On April 29, 2019, the General Counsel of the National Labor Relations Board (“NLRB” or “Board”) issued Memorandum GC 19-06, which provides guidance to the Board’s regional offices on how to handle cases involving Beck objectors and how to allocate secondary expenses related to union lobbying activity after the Board’s March 1, 2019 decision in United Nurses & Allied Professionals (Kent Hospital), 367 NLRB No. 94 (2019). In Communications Workers of America v. Beck, the Supreme Court held that a union cannot use agency fees collected from a non-member employee—that is, an employee subject to a union security clause but who chooses not to be represented by the union—on activities unrelated to collective bargaining, contract administration, or grievance adjustment if the non-member employee objects to such an expenditure (a so-called “Beck objector”). 487 U.S. 735 (1998). As we recently explained in our March 2019 post covering Kent Hospital, the Board further limited the permissible uses of agency fees by ruling that lobbying costs incurred by a union fall outside the scope of a union’s statutory duties as the exclusive bargaining representative of non-member employees.

In Memorandum GC 19-06, General Counsel Peter B. Robb criticizes the approach mandated by prior General Counsels in Beck objector cases, which approach required employees who choose to dispute a union’s expense allocation through filing a charge with the Board to explain why the expenditure was not chargeable and provide, or at least point to, evidence in support of their position. The General Counsel explained that this approach “improperly forecloses Beck objectors from utilizing the Board as a viable forum for their chargeability challenges[,] is inconsistent with decisions placing the burden of proving union expenses are chargeable on the union,” and ends up requiring employees to participate in a union’s internal challenge procedure before filing a Board charge to obtain the evidence needed to show that the expenditures were improperly charged. According to the General Counsel, Beck objectors are no longer required “to explain why a particular expenditure is nonchargeable and to provide evidence or promising leads to support that contention.” Rather, Board investigators are now instructed to look to the union to obtain information about the union’s chargeability decisions for each major category of expenses and the union’s rationale for allocating expenses chargeable to non-member employees in mixed expenditure categories. The General Counsel did, however, note that “it would still be prudent to inquire as to a charging party’s particular objections and evidence” and that some union expenditures may be facially valid (such as, for example, the costs of an arbitration involving contract interpretation).

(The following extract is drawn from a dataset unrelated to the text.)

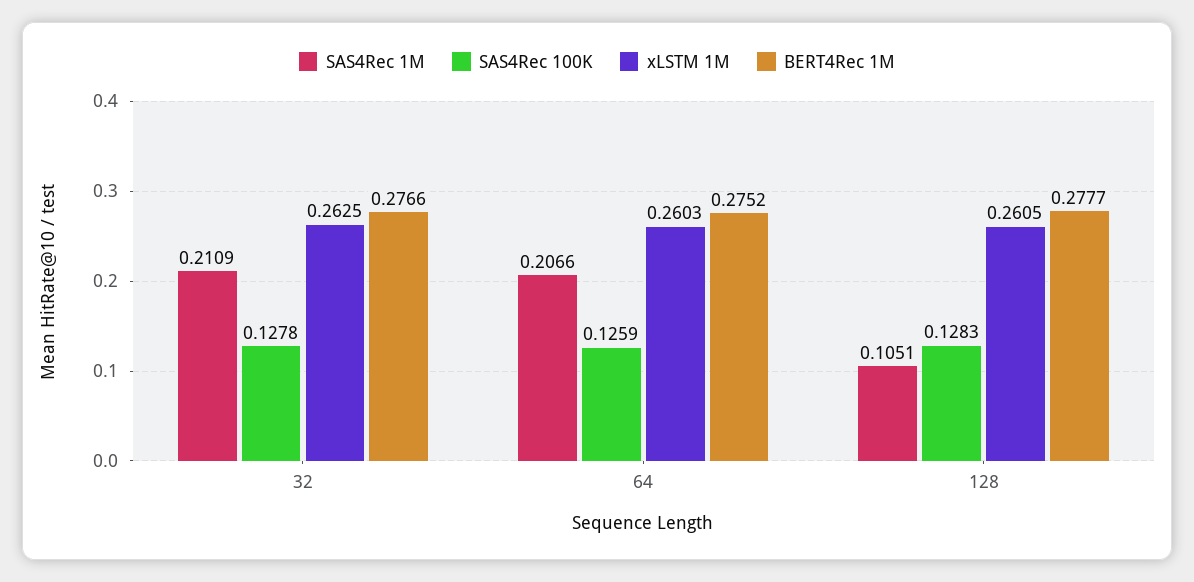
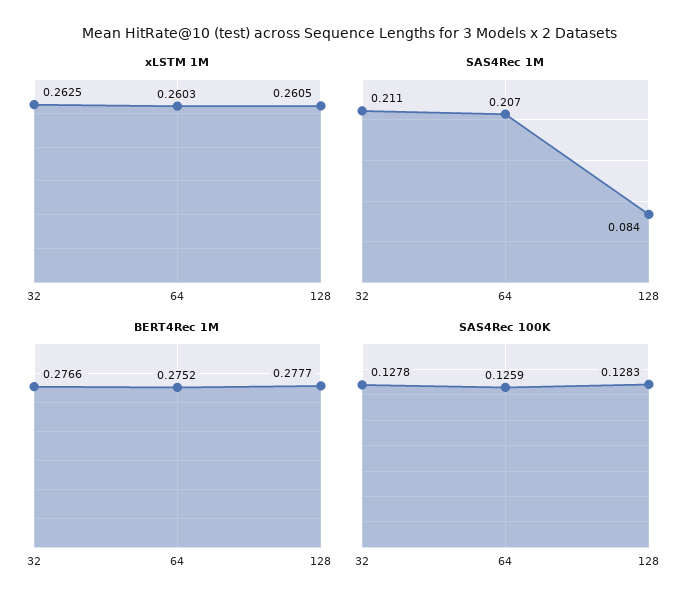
SAS4Rec 1M, 128: 0.1051 -> 0.084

GC Memo 19-06 also places unions on notice to properly allocate secondary expenses connected to lobbying activities. As cautioned by the General Counsel, this does not mean simply deducting a lobbyist’s salary and benefits from the expenditures chargeable to Beck objectors, as “lobbying necessarily entails at least some spillover costs, such as overhead expenses, preparation of lobbying literature, reporting on lobbying efforts in union publications, and so forth.” Although unions are permitted to “reasonably prorate a percentage of its overhead costs as nonchargeable based on the overall percentage of nonchargeable expenses” and “absolute precision” is not required, unions must nonetheless make a good faith effort to identify these secondary expenses to avoid violating their duty of fair representation. Lest a union think that it can avoid proration of its overhead expenses when its lobbying activities are handled by an outside lobbyist, GC Memo 19-06 reminds unions of the likely secondary costs that must be taken into consideration even when an outside lobbyist is used, such as expenses related to hiring and overseeing the work of the lobbyist. Accordingly, the Memorandum makes clear that unions who fail to allocate some portion of secondary expenses to lobbying will be closely scrutinized. Finally, the regional offices were advised to fully investigate charges brought by Beck objectors, regardless of the amount of the expense at issue or the alleged overcharge.

When Kent Hospital was issued, we predicted that it would result in an uptick of unfair labor practice charges filed against unions by Beck objectors. Now, this result seems even more likely, given that Beck objectors no longer need to gather evidence for the Board prior to challenging the chargeability of a union expenditure and that the regional officers have been instructed to investigate all charges—regardless of their magnitude—brought by Beck objectors.